How many times have I done this: catastrophizing. “Well, the diet’s blown. Might as well eat five doughnuts” (after eating one). “Well, my day is shot, I just spent 2 hours watching a twitch stream instead of doing work.” “Well, my workout program is junk now, I missed a day.”
You would never say, “Well, my front tire is blown, I might as well put a nail through the other three.” So why do we do this in our life?
This is why it’s important to build some flexibility into your plan. If you try to cram every second with high-impact, high urgency work, you are going to burn out. If you have room in your schedule you can recover, both by taking breaks as well from the unplannable.
When doing physical training, for example, you have to start small and build. At a certain point, if you’ve been working at a high volume and intensity for a while, you are going to need to back off or risk injury. Backing off can enable an “overreaching” effect and the rebound tends to be better than continuing to drive yourself into the ground. This is why weight trainers, runners, and other athletes near their competition take “taper” weeks where they cut back their training before important competitions. You have to strike that balance between keeping the moves “grooved” into your nervous system but also have all your muscles fully recovered and any nagging injuries healed before you go into competition. So there has to be flexibility in your plan to prevent burnout and injury.
Just like in physical training, I know that I will slip up occasionally. I will get sick, I will feel crappy, I will open a tab to YouTube and fall down a hole and only come up for air hours later. When this happens, how do I get back on track?
- Notice that it’s happening. Sometimes it’s not even clear that I’ve gone off track. Being aware that my brain is being hijacked is crucial.
- Re-center. Simply take 5 deep breaths.
- Forgive yourself. Acknowledge that yes, I went off the rails, but beating myself up isn’t going to make it any better.
- Re-calibrate the day. Look at my to-do list and calendar and take 10 minutes to re-plan my attack. What is the most important thing for me today? How can I move that forward? What’s the first step? How do I win the rest of the day?
- Use the five second rule to take action on the first step.
Even if you’re not specifically off-track, it can be helpful to take a moment to re-calibrate, especially the second half of my day.
If I find myself going back down the same YouTube hole or into other distractions, or I’m feeling emotionally compromised (angry, sad, frustrated) it may be that I’m not taking care of myself properly.

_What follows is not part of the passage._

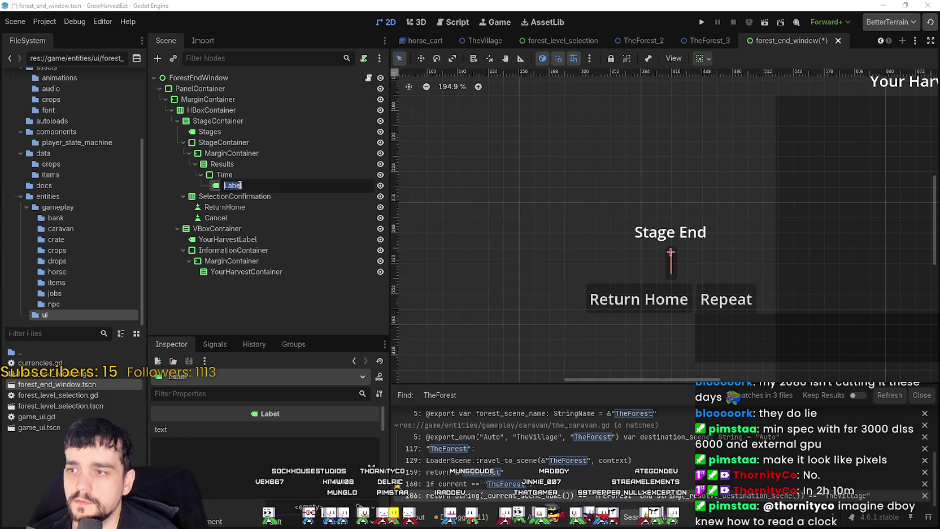
type("T")
key("BackSpace")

Here’s my basic checklist for this:
- Have I eaten anything yet? Not garbage, but maybe it’s time to put some high quality fuel in.
- Have I had enough water to drink?
- Are my salts OK? Going through the early stages of keto will teach you to take care of your sodium intake.

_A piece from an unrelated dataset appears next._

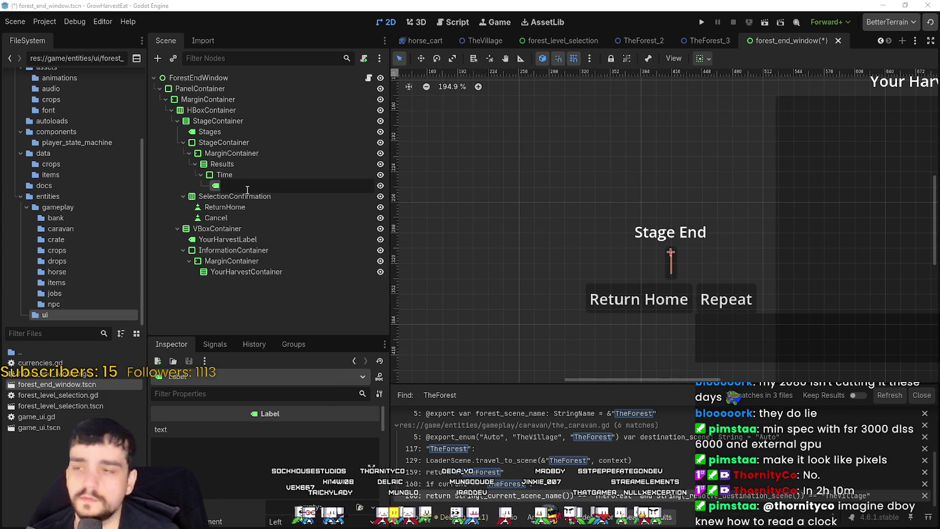
type("TotalTime")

- Am I tired? Can I take a nap or an intentional break? If I’ve been on my feet all day, maybe it’s time to sit (or lie down) for a while.
- If I’ve been sitting all day, can I take a “movement break”? When I’m working I use the Pomodoro technique, and on every break I go to do my HFT and mobility. When I worked in an office, I would get up and walk around every 25 minutes. If I had a door that closed I might do some pushups, rows, and lunges.
- Have I had a real workout and a shower yet today? Working out, showering and putting real clothes on (either day clothes or PJs) can be just the ticket for curing the feeling of being stuck and stale.
If I’m feeling truly awful: I follow some of the advice in this post as well.
To paraphrase Mel Robbins: when you become an adult, no one tells you that you have to “parent yourself”. Part of being a parent is making sure that the kids get enough to eat, enough to drink, enough rest, and enough recess. People need to move, socialize, eat and drink, rest and relax. We are not robots and just because you had a big plan for the day doesn’t mean that you have to (or even can) stick to it.